Mundo Agro: Como a expansão do consumo impacta os produtores da região amazônica?

Rafael Corte: Impacta diretamente a economia local de estados como o Pará, transformando o açaí em uma das principais fontes de renda para milhares de famílias ribeirinhas e pequenos produtores extrativistas. A demanda crescente abre caminho para mais formalização e renda na região, desde que venha acompanhada de preço justo e de incentivo ao manejo adequado, para garantir que a floresta permaneça em pé.

Mundo Agro: Há iniciativas voltadas à sustentabilidade e ao fortalecimento da cadeia produtiva do açaí?

Rafael Corte: Sim. Trabalhamos com fornecedores que valorizam práticas de sustentabilidade social e ambiental nas regiões produtoras do Norte. Na Ilha do Marajó, atuamos com parceiros locais para fomentar a produção. Também apoiamos iniciativas e associações voltadas ao fortalecimento das comunidades, com ações ligadas à melhoria do cultivo, da colheita e da educação. Essa atuação ainda está em fase de expansão, mas segue na direção de uma cadeia do açaí mais sustentável e do desenvolvimento das comunidades produtoras.

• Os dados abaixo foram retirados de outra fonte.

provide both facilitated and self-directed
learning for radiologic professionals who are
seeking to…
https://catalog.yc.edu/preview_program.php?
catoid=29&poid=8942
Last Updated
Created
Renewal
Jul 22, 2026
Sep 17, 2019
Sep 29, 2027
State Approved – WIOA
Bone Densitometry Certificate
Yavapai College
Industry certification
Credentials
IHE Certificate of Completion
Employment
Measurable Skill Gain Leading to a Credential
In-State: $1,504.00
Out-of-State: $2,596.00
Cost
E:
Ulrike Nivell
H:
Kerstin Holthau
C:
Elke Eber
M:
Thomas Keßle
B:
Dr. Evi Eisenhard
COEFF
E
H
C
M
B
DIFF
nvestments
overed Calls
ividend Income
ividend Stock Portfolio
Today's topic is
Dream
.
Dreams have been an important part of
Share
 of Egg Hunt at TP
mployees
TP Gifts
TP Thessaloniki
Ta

Mundo Agro: É possível crescer mantendo responsabilidade socioambiental?

Rafael Corte: Não só é possível, como é a única forma sustentável de crescer no longo prazo nesse setor. A floresta em pé é o ativo mais valioso da cadeia do açaí. Quando priorizamos fornecedores que praticam o manejo correto, preservamos a biodiversidade amazônica e garantimos o sustento das comunidades locais. Do lado da indústria, isso significa eficiência energética nas fábricas, menos perdas na cadeia produtiva e embalagens sustentáveis.

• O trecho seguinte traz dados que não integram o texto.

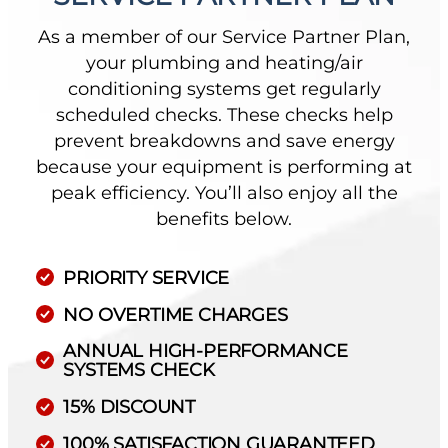
As a member of our Service Partner Plan,
your plumbing and heating/air
conditioning systems get regularly
scheduled checks. These checks help
prevent breakdowns and save energy
because your equipment is performing at
peak efficiency. You’ll also enjoy all the
benefits below.
PRIORITY SERVICE
NO OVERTIME CHARGES
ANNUAL HIGH-PERFORMANCE
SYSTEMS CHECK
15% DISCOUNT
100% SATISFACTION GUARANTEED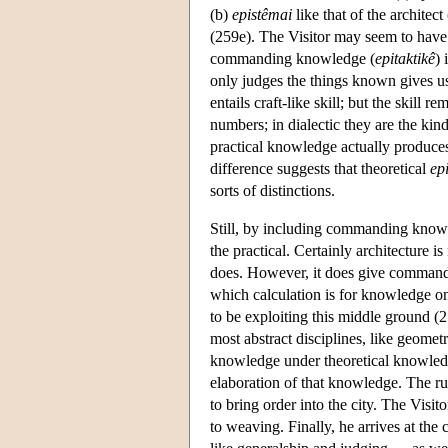
(b)
epistêmai
like that of the architect 
(259e). The Visitor may seem to have b
commanding knowledge (
epitaktikê
) 
only judges the things known gives us
entails craft-like skill; but the skill
numbers; in dialectic they are the kin
practical knowledge actually produces
difference suggests that theoretical
ep
sorts of distinctions.
Still, by including commanding knowle
the practical. Certainly architecture i
does. However, it does give commands, 
which calculation is for knowledge only
to be exploiting this middle ground (259
most abstract disciplines, like geomet
knowledge under theoretical knowledg
elaboration of that knowledge. The rul
to bring order into the city. The Visit
to weaving. Finally, he arrives at the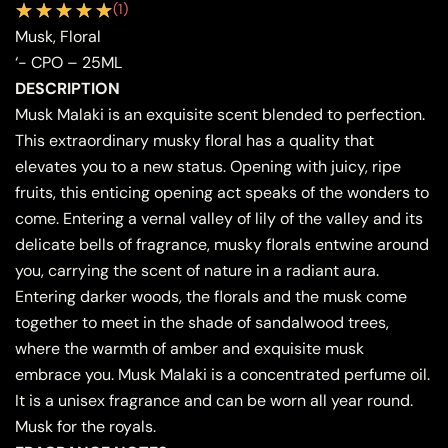
(
1
)
Musk, Floral
‘- CPO – 25ML
DESCRIPTION
Musk Malaki is an exquisite scent blended to perfection.
This extraordinary musky floral has a quality that
elevates you to a new status. Opening with juicy, ripe
fruits, this enticing opening act speaks of the wonders to
come. Entering a vernal valley of lily of the valley and its
delicate bells of fragrance, musky florals entwine around
you, carrying the scent of nature in a radiant aura.
Entering darker woods, the florals and the musk come
together to meet in the shade of sandalwood trees,
where the warmth of amber and exquisite musk
embrace you. Musk Malaki is a concentrated perfume oil.
It is a unisex fragrance and can be worn all year round.
Musk for the royals.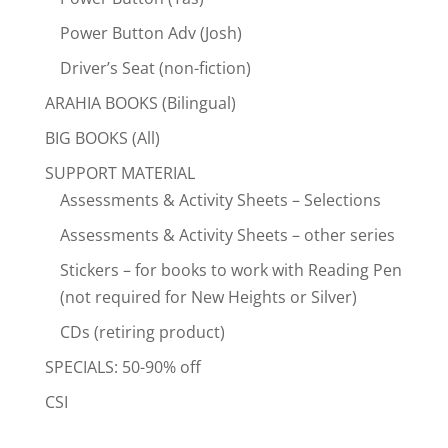
Power Button Adv (Josh)
Driver’s Seat (non-fiction)
ARAHIA BOOKS (Bilingual)
BIG BOOKS (All)
SUPPORT MATERIAL
Assessments & Activity Sheets – Selections
Assessments & Activity Sheets – other series
Stickers – for books to work with Reading Pen
(not required for New Heights or Silver)
CDs (retiring product)
SPECIALS: 50-90% off
CSI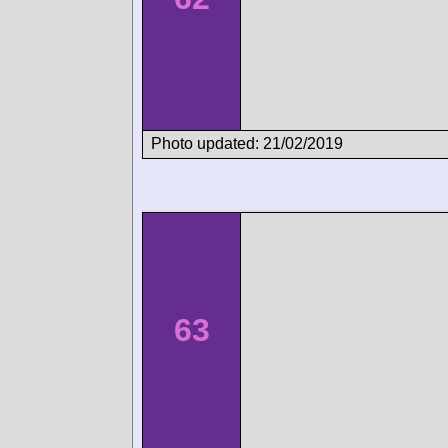
Photo updated: 21/02/2019
63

Mundo Agro: Quais são as perspectivas para o mercado de açaí para este ano? Há novos mercados internacionais no radar?

Rafael Corte: As perspectivas são excelentes. Projetamos fechar o ano com faturamento de R$ 210 milhões e mais de 200 lojas ativas. No cenário internacional, nosso foco imediato é consolidar a presença na Europa, com nossa infraestrutura logística em Portugal e a expansão na Alemanha, além de estudar novos países. Também estamos abrindo nossa primeira unidade no Chile em outubro, com previsão de mais 4 lojas no país até o final deste ano.

Mundo Agro: O que ainda falta para o açaí brasileiro avançar ainda mais no cenário global?

Rafael Corte: Falta agregar valor antes de exportar. O Brasil ainda exporta muita polpa como commodity básica, enquanto o grande potencial está na exportação do produto finalizado e do conceito de marca, como fazemos com o modelo do JAH. Também falta mais marketing institucional do país, para educar o consumidor estrangeiro sobre os modos de consumo e os benefícios nutricionais do açaí, isso ajudaria a acelerar bastante essa expansão.

Mundo Agro: Como você costuma tomar o açaí?

Rafael Corte: Gosto dele bem cremoso, com bastante polpa de fruta e granola, uma combinação clássica e perfeita.